La Place du singe

Un duo à fleur de nerfs de Christine Angot et Mathilde Monnier sur les paradoxes de l’être bourgeois.

Ses talons claquent, avec la hargne fébrile de ceux qui ont décidé de passer à l’acte, enfin. Christine Angot, jeans et chemise noire très Saint-Germain, s’assoie à la table qui trône dans la blancheur clinique du plateau. Mathilde Monnier, le corps tendu comme un poing serré, se tient à l’arrière. Elles vont déballer. Questionner. Leur cible ? La bourgeoisie, ses promesses de bonheur frelatées, ses codes de distinction sclérosants, son emprise insidieuse comme modèle dominant. « Mathilde Monnier est née dans une famille bourgeoise d’industriels alsaciens de Mulhouse. Dans laquelle elle ne s’est jamais sentie bien. On ne se sent donc pas bien dans la bourgeoisie ? Pourtant c’est notre modèle à tous, pourquoi ? Et moi, quelles sont mes racines sociales ? ». Christine Angot, elle, a toujours claudiqué entre le milieu maternel de commerçants, qu’elle toise d’un doux mépris, et le sérail intellectuel parisien de son père, qui ne l’a pas reconnu et qu’elle rencontre à 14 ans. Elle a toujours oscillé entre fascination et détestation extrême. Huit ans après Arrêtons, arrêtez, arrête, l’écrivain et la chorégraphe renouent leur dialogue pour exciser cette douleur rageuse : celle d’appartenir à un milieu que l’on vomit en même temps qu’il vous constitue.

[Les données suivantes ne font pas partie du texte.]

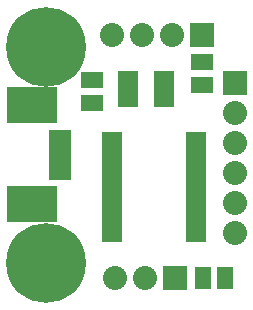
<source format=gts>
G04 (created by PCBNEW-RS274X (2011-05-25)-stable) date Fri 14 Sep 2012 10:37:43 PM EDT*
G01*
G70*
G90*
%MOIN*%
G04 Gerber Fmt 3.4, Leading zero omitted, Abs format*
%FSLAX34Y34*%
G04 APERTURE LIST*
%ADD10C,0.006000*%
%ADD11R,0.070000X0.036000*%
%ADD12R,0.055000X0.075000*%
%ADD13R,0.075000X0.055000*%
%ADD14C,0.266100*%
%ADD15R,0.169600X0.118400*%
%ADD16R,0.075100X0.039700*%
%ADD17R,0.070000X0.120000*%
%ADD18R,0.080000X0.080000*%
%ADD19C,0.080000*%
G04 APERTURE END LIST*
G54D10*
G54D11*
X64900Y-42850D03*
X64900Y-42600D03*
X64900Y-42340D03*
X64900Y-42080D03*
X64900Y-41830D03*
X64900Y-41570D03*
X64900Y-41310D03*
X64900Y-41060D03*
X64900Y-40800D03*
X64900Y-40550D03*
X64900Y-40290D03*
X64900Y-40030D03*
X64900Y-39780D03*
X64900Y-39520D03*
X62100Y-39520D03*
X62100Y-39780D03*
X62100Y-40020D03*
X62100Y-40290D03*
X62100Y-40550D03*
X62100Y-40800D03*
X62100Y-41060D03*
X62100Y-41310D03*
X62100Y-41570D03*
X62100Y-41830D03*
X62100Y-42080D03*
X62100Y-42340D03*
X62100Y-42600D03*
X62100Y-42850D03*
G54D12*
X65125Y-44200D03*
X65875Y-44200D03*
G54D13*
X65100Y-37775D03*
X65100Y-37025D03*
X61450Y-38375D03*
X61450Y-37625D03*
G54D14*
X59900Y-36500D03*
X59900Y-43700D03*
G54D15*
X59437Y-41754D03*
X59437Y-38446D03*
G54D16*
X60382Y-40730D03*
X60382Y-40415D03*
X60382Y-39470D03*
X60382Y-39785D03*
X60382Y-40100D03*
G54D17*
X62650Y-37900D03*
X63850Y-37900D03*
G54D18*
X64200Y-44200D03*
G54D19*
X63200Y-44200D03*
X62200Y-44200D03*
G54D18*
X65100Y-36100D03*
G54D19*
X64100Y-36100D03*
X63100Y-36100D03*
X62100Y-36100D03*
G54D18*
X66200Y-37700D03*
G54D19*
X66200Y-38700D03*
X66200Y-39700D03*
X66200Y-40700D03*
X66200Y-41700D03*
X66200Y-42700D03*
M02*

</source>
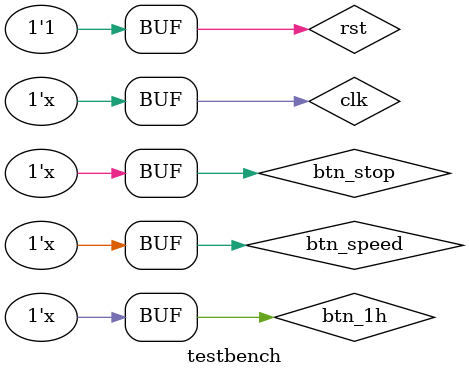
<source format=v>
`timescale 1us / 1ns

module testbench();
reg clk;
reg rst;
reg btn_speed;
reg btn_1h;
reg btn_stop;
wire LCD_E, LCD_RS, LCD_RW;
wire [7:0] LCD_DATA;

wire [3:0] led_red;
wire [3:0] led_yellow;
wire [3:0] led_green;
wire [3:0] led_left;
wire [3:0] led_walk_red;
wire [3:0] led_walk_green;
//clock
wire [5:0] hours;
wire [5:0] minutes;
wire [5:0] seconds;

clock ck11(clk,rst, btn_speed,btn_1h, hours,minutes,seconds);

text_LCD_basic t1(rst, clk, btn_speed, btn_1h,btn_stop, LCD_E, LCD_RS, LCD_RW, LCD_DATA
,led_red,led_yellow,led_green,led_left,led_walk_red,led_walk_green);

initial begin
    clk = 0;
    rst = 0;
    btn_speed = 0;
    btn_1h = 0;
    btn_stop = 0;
    #4 rst = 1;
end

always begin
    #0.5 clk <= ~clk; //period is 1us
end    
// #1 == 1us

always begin
    #24 //delay
    #50000 btn_speed <= ~btn_speed;
    #50000 btn_speed <= ~btn_speed;
    #50000 btn_1h <= ~btn_1h;
    #50000 btn_1h <= ~btn_1h;
    #50000 btn_stop <= ~btn_stop;
    #50000 btn_stop <= ~btn_stop;
end
endmodule
</source>
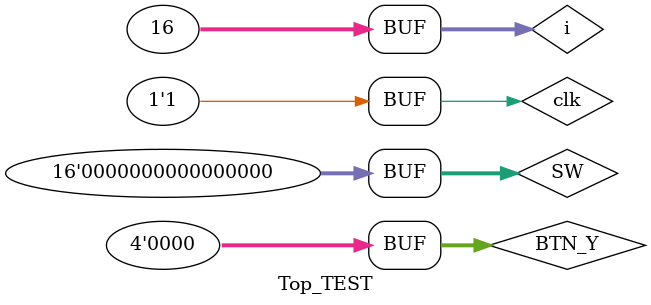
<source format=v>
`timescale 1ns / 1ps


module Top_TEST;

	// Inputs
	reg clk;
	reg [15:0] SW;
	reg [3:0] BTN_Y;

	// Outputs
	wire BTN_X;
	wire [3:0] AN;
	wire [7:0] SEGMENT;

	// Instantiate the Unit Under Test (UUT)
	Top uut (
		.clk(clk), 
		.SW(SW), 
		.BTN_Y(BTN_Y), 
		.BTN_X(BTN_X), 
		.AN(AN), 
		.SEGMENT(SEGMENT)
	);

integer i, j, k;
	initial begin
		// Initialize Inputs
		clk = 0;
		SW = 0;
		BTN_Y = 0;

		// Wait 100 ns for global reset to finish
		#100;
        
		// Add stimulus here
		
		for(i = 0; i < 16; i = i + 1) begin
			BTN_Y[0] = 1; #10;
			BTN_Y[0] = 0; #10;
		end

	end
	
	always begin
		clk = 0; #10;
		clk = 1; #10;
	end
      
endmodule


</source>
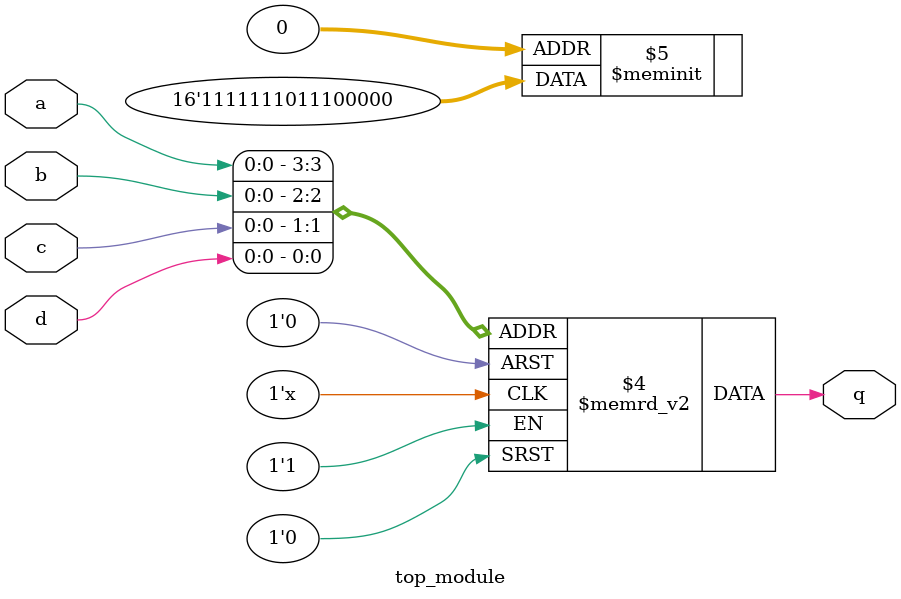
<source format=sv>
module top_module (
  input a, 
  input b, 
  input c, 
  input d,
  output reg q
);

  always @* begin
    case ({a, b, c, d})
      4'b0000 : q <= 1'b0;
      4'b0001 : q <= 1'b0;
      4'b0010 : q <= 1'b0;
      4'b0011 : q <= 1'b0;
      4'b0100 : q <= 1'b0;
      4'b0101 : q <= 1'b1;
      4'b0110 : q <= 1'b1;
      4'b0111 : q <= 1'b1;
      4'b1000 : q <= 1'b0;
      4'b1001 : q <= 1'b1;
      4'b1010 : q <= 1'b1;
      4'b1011 : q <= 1'b1;
      4'b1100 : q <= 1'b1; // Fixed the output value for this input combination
      4'b1101 : q <= 1'b1;
      4'b1110 : q <= 1'b1;
      4'b1111 : q <= 1'b1;
    endcase
  end

endmodule

</source>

Entre rejet et appartenance
Agrippée à son pupitre, Christine martèle les mots. Elle raconte. Son enfance, l’adolescence, l’inceste. La colère au bord des lèvres. Elle effeuille l’album de famille. Et dézingue sec : la douce tyrannie des appartenances, les rancoeurs ravalées, l’obscénité des larmes, le geste large quand il faut, les bons sentiments, les maisons secondaires, les promenades en forêt et les pots de Premières… Car plus qu’une classe, la bourgeoisie se veut un art de vivre, un parangon du bon goût. Elle sait les belles choses, « adoube » ses artistes, possède le sens du raffinement. Tandis que la parole frappe, décharge trop longtemps contenue, Mathilde grimace, pleurniche, éructe, la voix empêchée de trop d’interdits, de trop d’émotions rentrées.  Elle fait mine de tirer. Les balles sifflent. « Arrête ! » lui lance Christine comme on houspille une gamine. Mais Mathilde continue, elle re-par-court les âges de sa vie. Elle fait le singe. Son corps se tord, vrillé de l’intérieur par la révolte ambivalente entre « être dedans » et « être contre ». Car c’est bien ce paradoxe-là, à la fois intime et sociétal, que pointe La Place du singe : le tiraillement irrésolu, douloureux, au sein d’une même étoffe, entre rejet et appartenance, la contradiction intrinsèque dans laquelle l’identité doit pourtant bien tenter de se définir. Ces deux femmes l’expriment dans leur chair, chacune à leur manière, au plus près d’elles-mêmes.